Regionalliga Nordrhein
Wahnsinns-Bonner klettern an die Tabellenspitze
Beim 25:16 in Refrath/Hand lässt die TSV nach der Pause nur drei Gegentreffer zu. Der bisherige Erste Remscheid verliert bei TuSEM Essen II mit 21:29.

Ich glaube es ja auch nicht: Aber Trainer Frank Berblinger ist mit seinen Bonnern tatsächlich auf Platz eins geklettert. (Foto: Thomas Schmidt)
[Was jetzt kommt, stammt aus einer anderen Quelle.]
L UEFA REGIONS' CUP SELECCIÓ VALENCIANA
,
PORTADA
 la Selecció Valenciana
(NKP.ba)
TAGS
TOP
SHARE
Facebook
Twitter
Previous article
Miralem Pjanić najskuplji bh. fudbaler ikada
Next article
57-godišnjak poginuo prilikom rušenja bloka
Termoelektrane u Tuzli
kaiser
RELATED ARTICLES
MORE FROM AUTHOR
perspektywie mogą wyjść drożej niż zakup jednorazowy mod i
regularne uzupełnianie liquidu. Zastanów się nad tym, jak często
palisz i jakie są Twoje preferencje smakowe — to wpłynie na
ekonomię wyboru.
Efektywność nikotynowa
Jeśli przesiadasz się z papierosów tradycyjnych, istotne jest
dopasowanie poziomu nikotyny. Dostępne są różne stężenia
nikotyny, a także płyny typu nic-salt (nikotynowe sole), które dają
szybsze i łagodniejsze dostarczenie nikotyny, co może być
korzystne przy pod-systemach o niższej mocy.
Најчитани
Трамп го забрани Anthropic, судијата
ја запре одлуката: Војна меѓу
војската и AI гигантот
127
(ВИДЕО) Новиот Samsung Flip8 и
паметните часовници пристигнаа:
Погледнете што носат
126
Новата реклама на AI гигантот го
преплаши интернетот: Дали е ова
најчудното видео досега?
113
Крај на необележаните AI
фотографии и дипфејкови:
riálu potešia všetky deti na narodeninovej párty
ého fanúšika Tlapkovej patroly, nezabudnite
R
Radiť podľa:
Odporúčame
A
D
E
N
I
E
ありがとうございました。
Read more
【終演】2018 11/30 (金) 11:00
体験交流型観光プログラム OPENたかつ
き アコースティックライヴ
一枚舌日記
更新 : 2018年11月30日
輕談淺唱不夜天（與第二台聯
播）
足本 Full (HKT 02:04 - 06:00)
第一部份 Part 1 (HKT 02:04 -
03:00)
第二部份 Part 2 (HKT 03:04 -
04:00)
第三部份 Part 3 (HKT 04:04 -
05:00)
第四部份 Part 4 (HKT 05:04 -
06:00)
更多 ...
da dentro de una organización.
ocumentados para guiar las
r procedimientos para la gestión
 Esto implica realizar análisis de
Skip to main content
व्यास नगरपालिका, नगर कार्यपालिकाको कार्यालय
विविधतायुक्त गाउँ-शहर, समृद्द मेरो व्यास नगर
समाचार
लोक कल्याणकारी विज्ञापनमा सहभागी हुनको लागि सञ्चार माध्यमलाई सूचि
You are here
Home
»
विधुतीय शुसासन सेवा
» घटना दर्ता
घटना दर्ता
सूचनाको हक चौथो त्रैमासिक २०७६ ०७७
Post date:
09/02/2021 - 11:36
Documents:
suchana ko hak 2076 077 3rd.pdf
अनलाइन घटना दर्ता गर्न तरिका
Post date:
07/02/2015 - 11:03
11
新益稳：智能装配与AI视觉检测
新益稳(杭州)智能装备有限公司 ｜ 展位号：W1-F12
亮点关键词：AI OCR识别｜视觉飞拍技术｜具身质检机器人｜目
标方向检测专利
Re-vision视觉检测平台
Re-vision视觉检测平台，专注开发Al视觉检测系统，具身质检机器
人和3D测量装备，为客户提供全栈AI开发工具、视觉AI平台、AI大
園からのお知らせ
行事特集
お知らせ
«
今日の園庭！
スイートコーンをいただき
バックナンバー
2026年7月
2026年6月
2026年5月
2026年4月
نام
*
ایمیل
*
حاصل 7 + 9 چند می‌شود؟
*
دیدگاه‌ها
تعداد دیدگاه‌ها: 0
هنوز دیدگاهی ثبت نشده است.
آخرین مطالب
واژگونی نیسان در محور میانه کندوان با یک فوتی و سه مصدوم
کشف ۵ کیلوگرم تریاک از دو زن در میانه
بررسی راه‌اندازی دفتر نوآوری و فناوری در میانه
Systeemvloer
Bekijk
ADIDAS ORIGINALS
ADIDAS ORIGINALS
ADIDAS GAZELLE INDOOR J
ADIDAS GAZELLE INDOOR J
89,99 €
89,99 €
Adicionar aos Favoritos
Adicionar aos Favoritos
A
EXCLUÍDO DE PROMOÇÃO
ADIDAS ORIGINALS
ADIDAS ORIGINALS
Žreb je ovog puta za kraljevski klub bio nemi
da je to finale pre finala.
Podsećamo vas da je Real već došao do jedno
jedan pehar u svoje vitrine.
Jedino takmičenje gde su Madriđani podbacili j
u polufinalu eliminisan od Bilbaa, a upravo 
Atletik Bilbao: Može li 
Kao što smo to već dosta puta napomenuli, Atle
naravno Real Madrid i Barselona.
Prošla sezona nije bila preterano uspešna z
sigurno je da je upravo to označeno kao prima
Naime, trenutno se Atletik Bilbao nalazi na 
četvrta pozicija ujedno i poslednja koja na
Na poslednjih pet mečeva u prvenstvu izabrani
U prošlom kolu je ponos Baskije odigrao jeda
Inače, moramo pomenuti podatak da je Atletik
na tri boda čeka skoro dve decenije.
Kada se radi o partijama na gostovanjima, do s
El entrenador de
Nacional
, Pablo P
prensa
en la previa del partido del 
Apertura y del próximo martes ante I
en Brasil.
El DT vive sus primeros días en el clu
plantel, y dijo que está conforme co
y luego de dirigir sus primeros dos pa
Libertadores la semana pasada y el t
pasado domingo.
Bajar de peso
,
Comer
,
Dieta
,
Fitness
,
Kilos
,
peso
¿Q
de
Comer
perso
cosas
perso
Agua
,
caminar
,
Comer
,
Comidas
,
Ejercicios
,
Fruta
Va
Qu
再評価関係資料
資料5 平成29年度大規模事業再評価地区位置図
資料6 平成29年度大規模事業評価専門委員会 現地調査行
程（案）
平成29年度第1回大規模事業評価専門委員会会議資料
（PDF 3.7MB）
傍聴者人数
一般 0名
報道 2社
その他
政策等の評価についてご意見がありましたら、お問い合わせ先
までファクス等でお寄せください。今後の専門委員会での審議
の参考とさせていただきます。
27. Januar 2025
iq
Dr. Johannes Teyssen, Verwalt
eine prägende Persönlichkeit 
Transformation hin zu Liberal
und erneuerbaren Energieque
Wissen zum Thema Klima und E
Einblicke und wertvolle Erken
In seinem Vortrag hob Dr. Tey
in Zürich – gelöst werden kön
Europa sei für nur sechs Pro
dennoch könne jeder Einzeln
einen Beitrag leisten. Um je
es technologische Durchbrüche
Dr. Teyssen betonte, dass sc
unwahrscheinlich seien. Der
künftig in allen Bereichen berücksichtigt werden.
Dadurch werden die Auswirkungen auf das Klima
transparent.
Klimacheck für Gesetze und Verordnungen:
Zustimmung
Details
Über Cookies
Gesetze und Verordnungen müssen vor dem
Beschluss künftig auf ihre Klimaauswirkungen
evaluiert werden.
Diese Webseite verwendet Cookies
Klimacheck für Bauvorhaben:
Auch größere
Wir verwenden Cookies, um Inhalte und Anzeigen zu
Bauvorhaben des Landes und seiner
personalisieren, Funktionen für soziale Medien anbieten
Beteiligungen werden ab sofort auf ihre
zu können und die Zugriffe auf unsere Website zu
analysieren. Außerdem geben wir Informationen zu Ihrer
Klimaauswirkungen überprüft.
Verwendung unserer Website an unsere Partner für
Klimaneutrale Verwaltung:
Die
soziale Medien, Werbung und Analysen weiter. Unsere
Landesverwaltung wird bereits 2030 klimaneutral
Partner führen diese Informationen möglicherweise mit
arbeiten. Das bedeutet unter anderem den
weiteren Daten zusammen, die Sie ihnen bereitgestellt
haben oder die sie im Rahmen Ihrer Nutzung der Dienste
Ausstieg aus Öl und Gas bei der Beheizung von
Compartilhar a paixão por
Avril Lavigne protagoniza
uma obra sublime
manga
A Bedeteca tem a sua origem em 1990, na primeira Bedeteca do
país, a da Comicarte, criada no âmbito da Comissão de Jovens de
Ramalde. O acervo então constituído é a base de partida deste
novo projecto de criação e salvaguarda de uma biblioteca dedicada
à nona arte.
HSG Refrath/Hand – TSV Bonn rrh. 16:25 (13:12). Die Liga staunt weiter über die TSV Bonn rrh. und am meisten wohl die Bonner über sich selbst. Das Team von Trainer Frank Berblinger, mit dem glasklaren und einzigen Ziel Klassenerhalt in die Saison gegangen, holte in Bergisch Gladbach im vierten Spiel den vierten Sieg nach dem 24:22 über den Bergischen HC II, dem 29:28 beim HC Weiden und dem 30:29 gegen die SG Langenfeld. Dass der Erfolg derart deutlich ausfiel, ließ sich am Ende der ersten Halbzeit nicht mal im Ansatz erkennen, weil die Hausherren mit dem neuen Trainer Kelvin Tacke ihrerseits knapp führten – was für niemanden besonders überraschend war. Nach der Pause traute in der Halle Steinbreche allerdings keiner mehr seinen Augen und für die Hausherren wurde es eine extrem bittere Angelegenheit, in der jeder Hinweis auf eine Tauglichkeit für die Regionalliga fehlte. Und klar: Die nun erreichten 2:6 Punkte und der elfte Platz lösen bei der HSG keine Begeisterung aus. In einer völlig anderen Welt bewegt sich dafür die TSV, die bei 8:0 Punkten sogar die zuvor ebenfalls verlustpunktfreie HG Remscheid an der Tabellenspitze ablöste – weil die Remscheider bei TuSEM Essen II mit 21:29 den Kürzeren zogen und nun bei 6:2 Zählern nur noch Dritter sind hinter dem Aufsteiger TSV Bayer Dormagen II (ebenfalls 6:2). „Ich bin selber noch perplex, was sich hier die zweite Halbzeit abgespielt hat“, fand Trainer Berlinger, „drei Gegentore in 30 Minuten habe ich auch noch nie erlebt und ich habe ja schon ein paar Spiele auf dem Buckel.“

Refrath legte das 3:0 (5.) und 6:3 (13.) vor, musste dann mit dem 7:7 (21.) und 8:8 (23.) jeweils den Ausgleich hinnehmen – und zog beim 11:8 (26.) und 12:9 (28.) wieder auf drei Tore weg. Bonn kassierte  kurz darauf nach dem 11:13 (30.) für fast 13 Minuten keinen weiteren Gegentreffer, kam selbst kurz vor der Pause noch zum 12:13 (30.) und drehte den Spieß dank seiner Beton-Defensive komplett um – 17:13 (43.). Fynn Natzke verkürzte für die gestraften und vor dem Tor längst verzweifelten Hausherren auf 14:17 (43.), ehe Niklas Funke nicht viel später zum 15:19 (48.) traf. Dass die gesamte Partie in der Folge nur sieben weitere Tore bot, interessierte die Bonner letztlich überhaupt nicht, zumal sie durch einen 6:0-Lauf auf 25:15 (60.) erhöhten. Dass Martin Mokris für die HSG auf den letzten Drücker einen Siebenmeter zum 16:25-Endstand verwandelte, war für sie am Ende nicht mal ein winziges Trostpflaster.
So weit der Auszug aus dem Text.